Broadly speaking, any sequence can be a signal as long as it has a useful meaning (sequence of primes, stock prices, wind variation at a place). In practice, signals usually refer to a class of ordered list of snapshots of values captured by a recording device (microphone, camera, sensor, etc.).
Here I present a few tricks I discovered or found to be useful.
Optimal sampling
The Shanon-Nyquist theorem states that if a source emits a signal whose largest frequency is $f_{max}$ then the recording device should sample such signal to at least that frequency $2 f_{max}$.
If you really think about it, even without any knowledge of the theorem, you’d discover it yourself.
Fundamentally, what are the potential issues?
- You got a syncrhonization problem: peak-to-peak, valley-to-valley
- You want maximally preserve the original shape given your device constraints
- Undersampling is easy to rule out, so less than the dominant frequency is already a big no as you lose information.
- Some sampling frequencies are such that you’d fall more often into the valleys or the peaks everytime you take a snapshot (e.g. around $f_s = f_{max}/2 \pm \epsilon$). Unless you are looking for some fancy stroboscopic effects.
- An even more interesting case is that, a bad sampling frequency will bias what you are seeing in your experiment.
Why twice?
First let’s model a way to do snapshots of a function, for that matter we can just use the Dirac comb function. To convince you that this is illustrative enough to even cover the general case, in our sampling problem, only the spacing at which we take snapshots matters i.e. the period $T=1/f$ and the height on these points.
Suppose we have a signal $s(t)$ being emitted by a source, and our device is capturing at a frequency $f_s$.
$$ \eta (t) = Snaphot_{f_s} \{s (t)\} = s (t) \times \sum_{n=- \infty}^{\infty} \delta (t - n/f_s) $$
The Dirac comb function is such that it encodes sampling of a signal as it annihilates values at which it doesn’t match a multiple of the sampling period since the expression $\sum_{n=- \infty}^{\infty} \delta (t - n/f_s)$ constructs a bunch of peaks with a spacing of exactly $T_s=1/f_s$ units. And as scary as it looks, $\eta(t)$ is quite easy to manipulate.
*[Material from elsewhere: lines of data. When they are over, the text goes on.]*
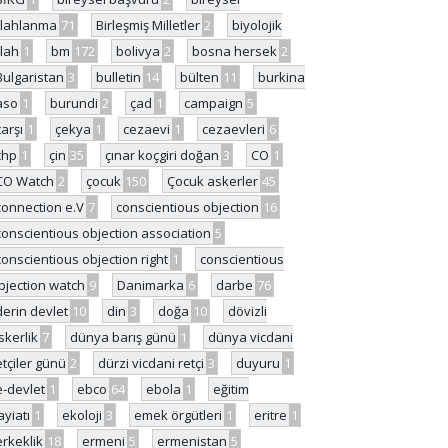
ilahlanma
71
Birleşmiş Milletler
2
biyolojik
ilah
1
bm
172
bolivya
2
bosna hersek
2
Bulgaristan
3
bulletin
14
bülten
11
burkina
aso
1
burundi
2
çad
1
campaign
5
çarşı
1
çekya
1
cezaevi
1
cezaevleri
6
chp
1
çin
35
çınar koçgiri doğan
3
CO
1
CO Watch
2
çocuk
150
Çocuk askerler
45
connection e.V
7
conscientious objection
16
conscientious objection association
5
conscientious objection right
1
conscientious
bjection watch
9
Danimarka
6
darbe
76
derin devlet
10
din
3
doğa
10
dövizli
skerlik
7
dünya barış günü
1
dünya vicdani
etçiler günü
2
dürzi vicdani retçi
3
duyuru
1
e-devlet
1
ebco
64
ebola
1
eğitim
ayiatı
1
ekoloji
3
emek örgütleri
1
eritre
1
erkeklik
18
ermeni
5
ermenistan
5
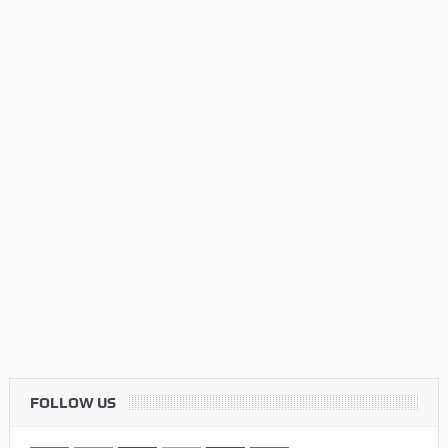
FOLLOW US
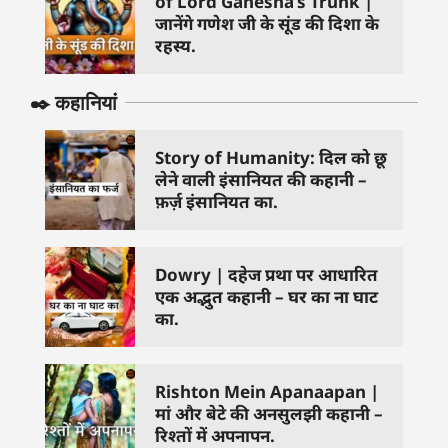
of Lord Ganesha’s Trunk |
जानेंगे गणेश जी के सूंड की दिशा के
रहस्य.
✒️ कहानियां
Story of Humanity: दिल को छू
लेने वाली इंसानियत की कहानी –
फ़र्ज़ इंसानियत का.
Dowry | दहेज प्रथा पर आधारित
एक अद्भुत कहानी – घर का ना घाट
का.
Rishton Mein Apanaapan |
मां और बेटे की अनसुलझी कहानी –
रिश्तों में अपनापन.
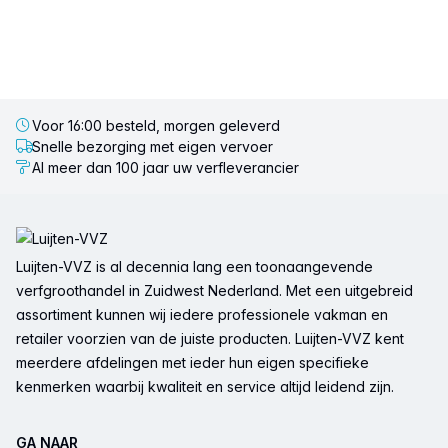
Voor 16:00 besteld, morgen geleverd
Snelle bezorging met eigen vervoer
Al meer dan 100 jaar uw verfleverancier
Voettekst
Luijten-VVZ is al decennia lang een toonaangevende
verfgroothandel in Zuidwest Nederland. Met een uitgebreid
assortiment kunnen wij iedere professionele vakman en
retailer voorzien van de juiste producten. Luijten-VVZ kent
meerdere afdelingen met ieder hun eigen specifieke
kenmerken waarbij kwaliteit en service altijd leidend zijn.
GA NAAR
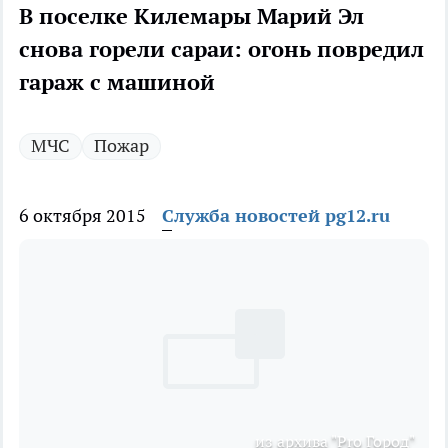
В поселке Килемары Марий Эл
снова горели сараи: огонь повредил
гараж с машиной
МЧС
Пожар
6 октября 2015
Служба новостей pg12.ru
из архива "Pro Город"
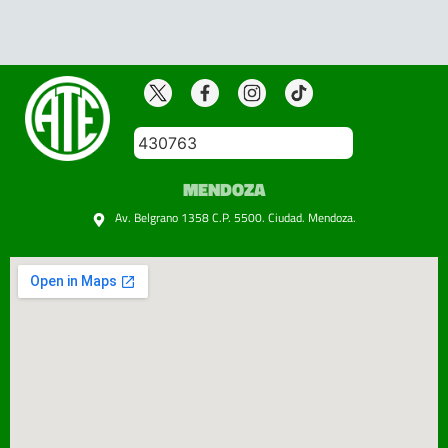
430763
MENDOZA
Av. Belgrano 1358 C.P. 5500. Ciudad. Mendoza.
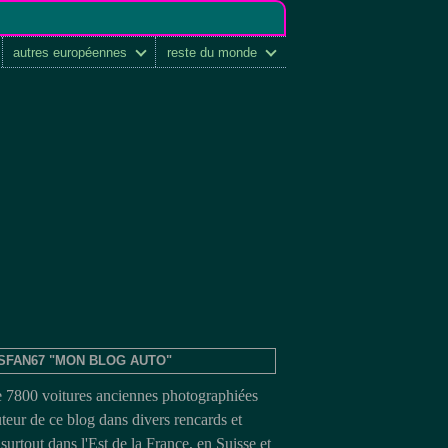
autres européennes
reste du monde
SFAN67 "MON BLOG AUTO"
e 7800 voitures anciennes photographiées
uteur de ce blog dans divers rencards et
surtout dans l'Est de la France, en Suisse et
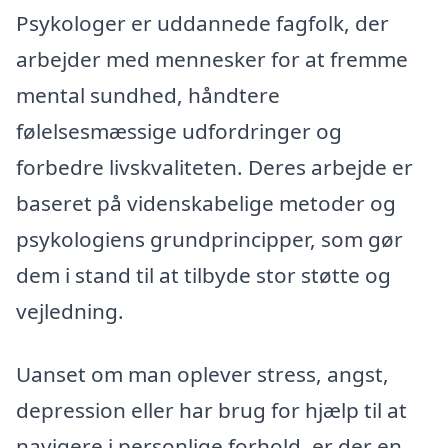
Psykologer er uddannede fagfolk, der
arbejder med mennesker for at fremme
mental sundhed, håndtere
følelsesmæssige udfordringer og
forbedre livskvaliteten. Deres arbejde er
baseret på videnskabelige metoder og
psykologiens grundprincipper, som gør
dem i stand til at tilbyde stor støtte og
vejledning.
Uanset om man oplever stress, angst,
depression eller har brug for hjælp til at
navigere i personlige forhold, er der en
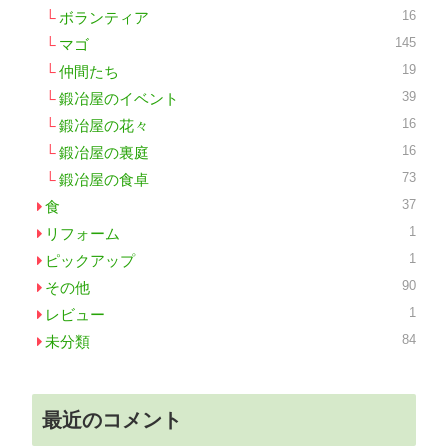
16
ボランティア
145
マゴ
19
仲間たち
39
鍛冶屋のイベント
16
鍛冶屋の花々
16
鍛冶屋の裏庭
73
鍛冶屋の食卓
37
食
1
リフォーム
1
ピックアップ
90
その他
1
レビュー
84
未分類
最近のコメント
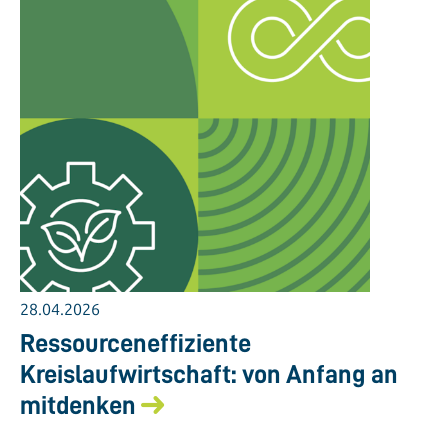
28.04.2026
Ressourceneffiziente
Kreislaufwirtschaft: von Anfang an
mitdenken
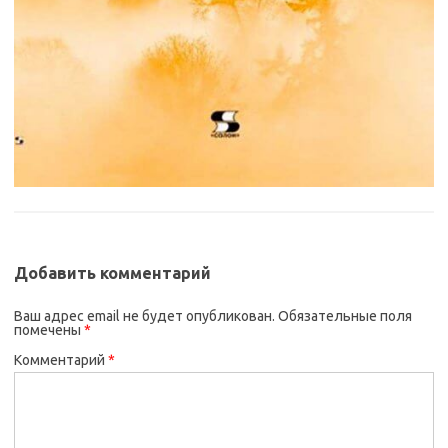
Добавить комментарий
Ваш адрес email не будет опубликован.
Обязательные поля
помечены
*
Комментарий
*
Now, let’s take the Fourier transform:
$$ F\{\eta (t)\} = F \{ s(t) \times \sum_{n=- \infty}^{\infty} \delta (t - n/f_s) \} = F \{ s(t) \} * F \{ \sum_{n=- \infty}^{\infty} \delta (t - nf_s) \} $$
Dirac comb has the property that it transforms to another comb.
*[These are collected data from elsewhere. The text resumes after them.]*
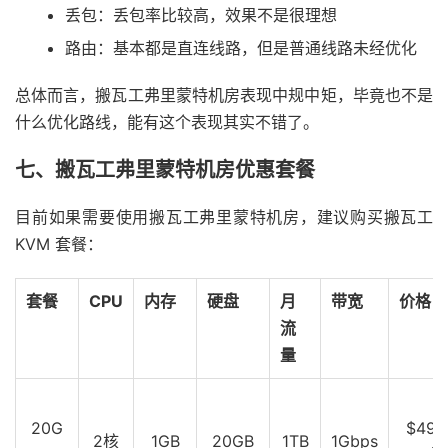
丢包：丢包率比较高，效果不是很理想
4
  chinanet
-
backbone
-
as4134
.
10gigabitethernet13
-
14.
5
202.97
.
27.237
154.32
 ms  AS4134  
中国,
广东,
广州
路由：基本都是直连线路，但是普通线路未经优化
6
202.97
.
12.22
155.95
 ms  AS4134  
中国,
广东,
广州,
7
202.97
.
94.149
160.18
 ms  AS4134  
中国,
广东,
广州
总体而言，搬瓦工弗里蒙特机房表现中规中矩，毕竟也不是
8
183.56
.
65.70
166.84
 ms  AS4134  
中国,
广东,
深圳,
什么优化路线，能有这个表现其实不错了。
9
*
10
58.60
.
188.222
162.57
 ms  AS4134  
中国,
广东,
深圳
七、搬瓦工弗里蒙特机房优惠套餐
----------------------------------------------------
北京联通
目前如果需要使用搬瓦工弗里蒙特机房，建议购买搬瓦工
traceroute to 
202.106
.
50.1
(
202.106
.
50.1
),
30
 hops m
KVM 套餐：
1
172.22
.
52.200
2.67
 ms  
*
局域网
2
  v2538
.
core3
.
fmt2
.
he
.
net 
(
216.218
.
193.157
)
1.29
 
套餐
CPU
内存
硬盘
月
带宽
价格
3
*
4
100ge5
-
2.core1.lax2.he
.
net 
(
184.105
.
81.102
)
9.0
流
5
  china169
-
backbone
-
as4837
.
100gigabitethernet12
-
2.
量
6
219.158
.
97.209
160.44
 ms  AS4837  
中国,
广东,
广
7
219.158
.
111.121
168.08
 ms  AS4837  
中国,
北京,
 c
8
219.158
.
16.81
200.22
 ms  AS4837  
中国,
北京,
 chi
20G
$49.
9
*
2核
1GB
20GB
1TB
1Gbps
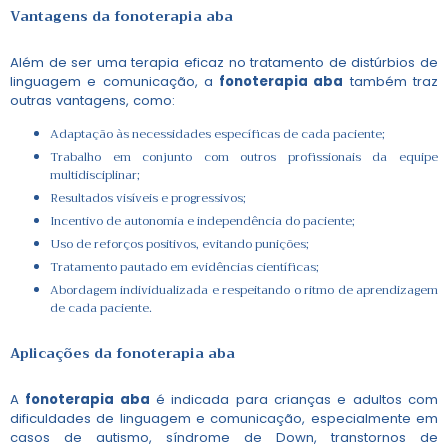
Vantagens da
fonoterapia aba
Além de ser uma terapia eficaz no tratamento de distúrbios de
linguagem e comunicação, a
fonoterapia aba
também traz
outras vantagens, como:
Adaptação às necessidades específicas de cada paciente;
Trabalho em conjunto com outros profissionais da equipe
multidisciplinar;
Resultados visíveis e progressivos;
Incentivo de autonomia e independência do paciente;
Uso de reforços positivos, evitando punições;
Tratamento pautado em evidências científicas;
Abordagem individualizada e respeitando o ritmo de aprendizagem
de cada paciente.
Aplicações da
fonoterapia aba
A
fonoterapia aba
é indicada para crianças e adultos com
dificuldades de linguagem e comunicação, especialmente em
casos de autismo, síndrome de Down, transtornos de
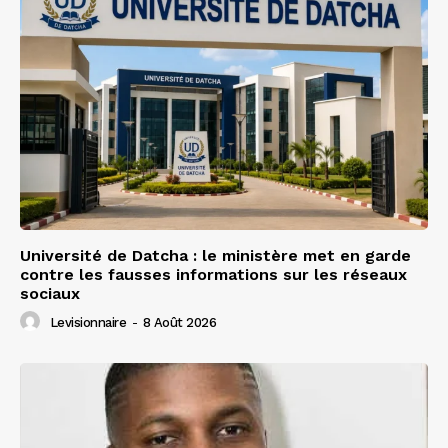
Université de Datcha : le ministère met en garde
contre les fausses informations sur les réseaux
sociaux
Levisionnaire
-
8 Août 2026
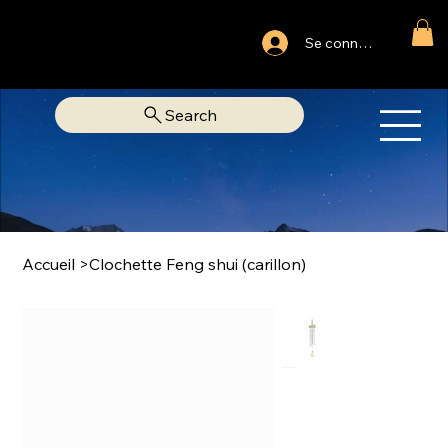
Ouvert du lundi au samedi
Se connecter
Fixe Adjamé: 25 20 00 74 38
Search
OM
LIBRAIRIE SPIRITUELLE
Accueil
>
Clochette Feng shui (carillon)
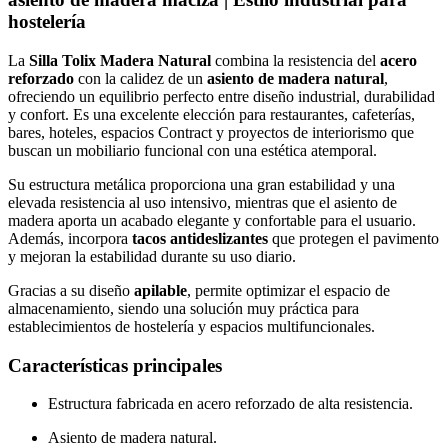
hostelería
La
Silla Tolix Madera Natural
combina la resistencia del
acero
reforzado
con la calidez de un
asiento de madera natural
,
ofreciendo un equilibrio perfecto entre diseño industrial, durabilidad
y confort. Es una excelente elección para restaurantes, cafeterías,
bares, hoteles, espacios Contract y proyectos de interiorismo que
buscan un mobiliario funcional con una estética atemporal.
Su estructura metálica proporciona una gran estabilidad y una
elevada resistencia al uso intensivo, mientras que el asiento de
madera aporta un acabado elegante y confortable para el usuario.
Además, incorpora
tacos antideslizantes
que protegen el pavimento
y mejoran la estabilidad durante su uso diario.
Gracias a su diseño
apilable
, permite optimizar el espacio de
almacenamiento, siendo una solución muy práctica para
establecimientos de hostelería y espacios multifuncionales.
Características principales
Estructura fabricada en acero reforzado de alta resistencia.
Asiento de madera natural.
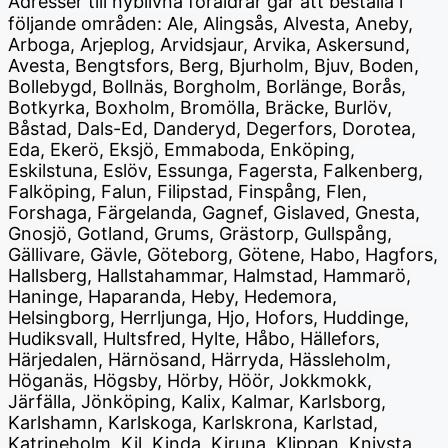
Adresser till nyblivna föräldrar
går att beställa i
följande områden: Ale, Alingsås, Alvesta, Aneby,
Arboga, Arjeplog, Arvidsjaur, Arvika, Askersund,
Avesta, Bengtsfors, Berg, Bjurholm, Bjuv, Boden,
Bollebygd, Bollnäs, Borgholm, Borlänge, Borås,
Botkyrka, Boxholm, Bromölla, Bräcke, Burlöv,
Båstad, Dals-Ed, Danderyd, Degerfors, Dorotea,
Eda, Ekerö, Eksjö, Emmaboda, Enköping,
Eskilstuna, Eslöv, Essunga, Fagersta, Falkenberg,
Falköping, Falun, Filipstad, Finspång, Flen,
Forshaga, Färgelanda, Gagnef, Gislaved, Gnesta,
Gnosjö, Gotland, Grums, Grästorp, Gullspång,
Gällivare, Gävle, Göteborg, Götene, Habo, Hagfors,
Hallsberg, Hallstahammar, Halmstad, Hammarö,
Haninge, Haparanda, Heby, Hedemora,
Helsingborg, Herrljunga, Hjo, Hofors, Huddinge,
Hudiksvall, Hultsfred, Hylte, Håbo, Hällefors,
Härjedalen, Härnösand, Härryda, Hässleholm,
Höganäs, Högsby, Hörby, Höör, Jokkmokk,
Järfälla, Jönköping, Kalix, Kalmar, Karlsborg,
Karlshamn, Karlskoga, Karlskrona, Karlstad,
Katrineholm, Kil, Kinda, Kiruna, Klippan, Knivsta,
$$ \Eta (f) := F\{\eta (t)\} = S(f) * {f_s} \sum_{n=- \infty}^{\infty} \delta (f - nf_s) $$
We don’t have to compute $S(f)$ at all, we will only assume that it is bandlimited, also just know that it contains the frequency domain of $s(t)$. And if you follow closely, the whole convolution operation says that the Dirac comb makes multiple copies of $F \{ s(t) \}$ scaled by $f_s$.
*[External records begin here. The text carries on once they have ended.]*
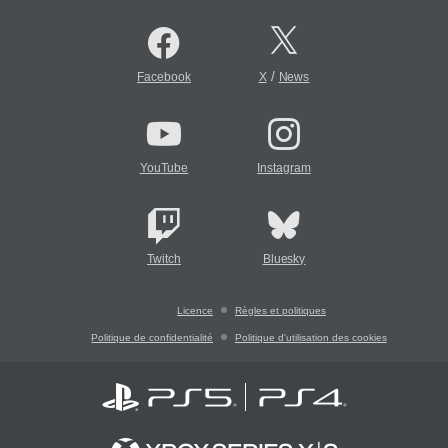
/
Facebook
X
News
YouTube
Instagram
Twitch
Bluesky
Licence
Règles et politiques
Politique de confidentialité
Politique d'utilisation des cookies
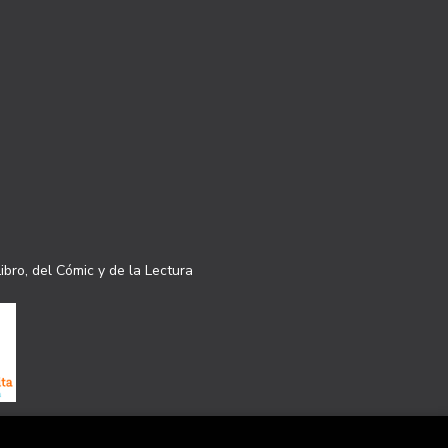
ibro, del Cómic y de la Lectura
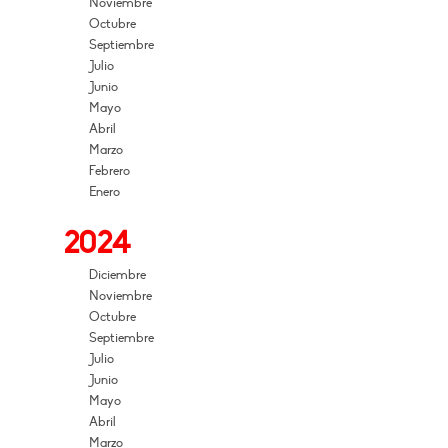
Noviembre
Octubre
Septiembre
Julio
Junio
Mayo
Abril
Marzo
Febrero
Enero
2024
Diciembre
Noviembre
Octubre
Septiembre
Julio
Junio
Mayo
Abril
Marzo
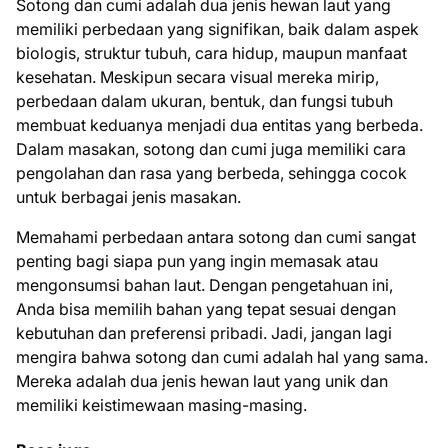
Sotong dan cumi adalah dua jenis hewan laut yang
memiliki perbedaan yang signifikan, baik dalam aspek
biologis, struktur tubuh, cara hidup, maupun manfaat
kesehatan. Meskipun secara visual mereka mirip,
perbedaan dalam ukuran, bentuk, dan fungsi tubuh
membuat keduanya menjadi dua entitas yang berbeda.
Dalam masakan, sotong dan cumi juga memiliki cara
pengolahan dan rasa yang berbeda, sehingga cocok
untuk berbagai jenis masakan.
Memahami perbedaan antara sotong dan cumi sangat
penting bagi siapa pun yang ingin memasak atau
mengonsumsi bahan laut. Dengan pengetahuan ini,
Anda bisa memilih bahan yang tepat sesuai dengan
kebutuhan dan preferensi pribadi. Jadi, jangan lagi
mengira bahwa sotong dan cumi adalah hal yang sama.
Mereka adalah dua jenis hewan laut yang unik dan
memiliki keistimewaan masing-masing.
Here is the keypart, if the sampling frequency $f_s$ is less that twice the dominant frequency $f_{max}$ contained within $s(t)$ then the shifted copies of the graph of $S(f)$ will overlap, resulting in aliasing.
This is easy to see as the copies of $S(f)$ must all be centered at $f = nf_s$, and to have no overlap we set $f_{max} \le f_s - f \implies 2 f_{max} \le f_s$.
While the Dirac comb might seem like a technical trick, it is really just a precise way of describing the process of sampling (at least on paper!). The important takeaway is the mechanism, not the formalism: sampling creates repeated copies of the spectrum, and if those copies are too close, they overlap and cause aliasing.